Die Regierung hat "sträflich versagt"

Angesichts der hitzig geführten Debatte über neue Sicherheitsgesetze hat der Bundesdatenschutzbeauftragte, Peter Schaar, der Regierung schwere Versäumnisse beim Datenschutz vorgeworfen.

Der Staat müsse seine Bürger nicht nur vor Terrorismus und Kriminalität schützen, sondern auch "vor Ausforschung und Datenmissbrauch", sagt Peter Schaar. Dabei habe die Regierung "sträflich versagt", kritisierte der Bundesdatenschutzbeauftragte gestern bei der Vorstellung des aktuellen Datenschutzberichts in Berlin. Mit dem "Terrorismusbekämpfungsergänzungsgesetz" und der Anti-Terror-Datei seien die Sicherheitsvorkehrungen in den vergangenen zwei Jahren massiv erweitert worden. So hätten Polizeibehörden Kenntnis von Daten erhalten, die sie "nicht hätten selbst erheben dürfen", klagte Schar. Es fehle auch an einer wissenschaftlich fundierten Prüfung der Eingriffsbefugnisse durch unabhängige Stellen, meinte der Datenschützer. Durch das neue Gesetz können die Nachrichtendienste unter erleichterten Bedingungen Auskünfte bei Banken, Luftverkehrs- und Telekommunikationsunternehmen einholen.Warnung vor heimlichem Ausspähen

Vor diesem Hintergrund warnte Schaar auch vor den jetzt diskutierten Online-Durchsuchungen von Computern. Ein heimliches Ausspähen etwa der Festplatte sei mit dem Verfassungsrecht unvereinbar. Sorgen bereitet Schaar auch die zunehmende Ausstattung der Reisepässe mit biometrischen Daten. Seit Ende 2005 wurden bereits knapp drei Millionen Pässe mit einem digitalisierten Lichtbild ausgegeben. Auf dem entsprechenden Chip sollen demnächst auch die digitalisierten Abdrücke der Zeigefinger gespeichert werden. Mit den entsprechenden Vorgaben der EU gehe Europa einen Sonderweg, bemängelte Schaar.

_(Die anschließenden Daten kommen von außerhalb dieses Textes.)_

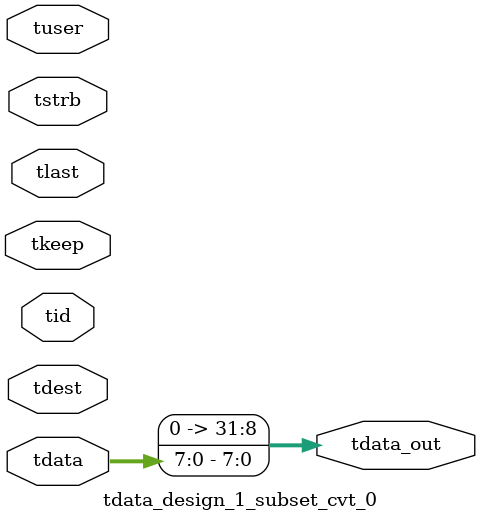
<source format=v>


`timescale 1ps/1ps

module tdata_design_1_subset_cvt_0 #
(
parameter C_S_AXIS_TDATA_WIDTH = 32,
parameter C_S_AXIS_TUSER_WIDTH = 0,
parameter C_S_AXIS_TID_WIDTH   = 0,
parameter C_S_AXIS_TDEST_WIDTH = 0,
parameter C_M_AXIS_TDATA_WIDTH = 32
)
(
input  [(C_S_AXIS_TDATA_WIDTH == 0 ? 1 : C_S_AXIS_TDATA_WIDTH)-1:0     ] tdata,
input  [(C_S_AXIS_TUSER_WIDTH == 0 ? 1 : C_S_AXIS_TUSER_WIDTH)-1:0     ] tuser,
input  [(C_S_AXIS_TID_WIDTH   == 0 ? 1 : C_S_AXIS_TID_WIDTH)-1:0       ] tid,
input  [(C_S_AXIS_TDEST_WIDTH == 0 ? 1 : C_S_AXIS_TDEST_WIDTH)-1:0     ] tdest,
input  [(C_S_AXIS_TDATA_WIDTH/8)-1:0 ] tkeep,
input  [(C_S_AXIS_TDATA_WIDTH/8)-1:0 ] tstrb,
input                                                                    tlast,
output [C_M_AXIS_TDATA_WIDTH-1:0] tdata_out
);

assign tdata_out = {16'b0000000000000000,tdata[7:0]};

endmodule


</source>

Weltweit würden nur sehr wenige Staaten von einer Speicherung der Fingerabdrücke in ihren Pässen Gebrauch machen. Die große Koalition streitet noch darüber, ob die Fingerabdrücke nur im Pass gespeichert werden sollen. Die Union fordert, dass sie auch bei den Meldeämtern hinterlegt werden, wie schon bei den Passbildern. Das lehnt die SPD ab. Vom Tisch ist aber offenbar die Einrichtung einer zentralen Datei zur Erfassung aller Fingerabdrücke. Dafür hatte sich Bundesinnenminister Wolfgang Schäuble (CDU) stark gemacht, was aber auch in den Unionsreihen auf Ablehnung stieß. Morgen sollen die Verhandlungen zwischen den Regierungsparteien fortgesetzt werden.Appell an Bürger: Bewusstsein entwickeln

Der Datenschutzbeauftragte sieht in der Digitalisierung von Passfotos und Fingerabdrücken grundsätzlich ein Einfallstor für die Speicherung weiterer sensibler Daten wie etwa der in der DNA codierten Erbinformation. Schaars Vorwürfe zielten allerdings nicht nur auf die politischen Protagonisten. Auch bei vielen Bürgern gehe die "Tendenz zum elektronischen Exhibitionismus". Die Leute müssten ein Bewusstsein dafür entwickeln, ob sie ihre Daten in Internet-Foren oder durch Rabatt-Karten offen legen wollten - zumal auch die Privatwirtschaft daran zunehmend ein Interesse habe. "Mancher, der heute seine persönlichsten Informationen preisgibt, wird später, wenn er sich um einen Arbeitsplatz bewirbt, diese Freizügigkeit verfluchen", warnte Schaar. In den vergangenen zwei Jahren registrierte der Datenschutzbeauftragte 5516 Eingaben. Sie reichten von der Sorge über einen Missbrauch individueller Gesundheitsdaten bis zu Beschwerden über "aggressives Telefonmarketing". Auch dagegen biete der Staat keinen wirksamen Schutz, rügte Schaar.